Top of PROVIDED MATERIAL
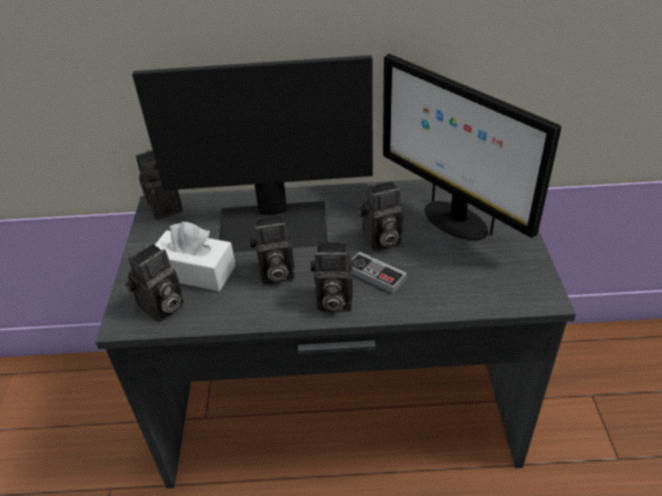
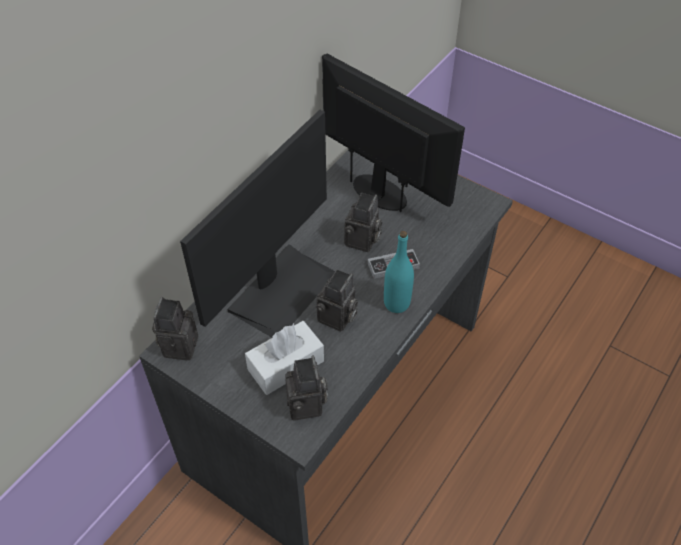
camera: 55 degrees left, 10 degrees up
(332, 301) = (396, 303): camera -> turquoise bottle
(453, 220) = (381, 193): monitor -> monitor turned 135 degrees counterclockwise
Bottom of PROVIDED MATERIAL
* TASK TO CARRY OUT:
State the number of lines in the data above containing the string "camera" and nothing more.

* TASK RESULT:
2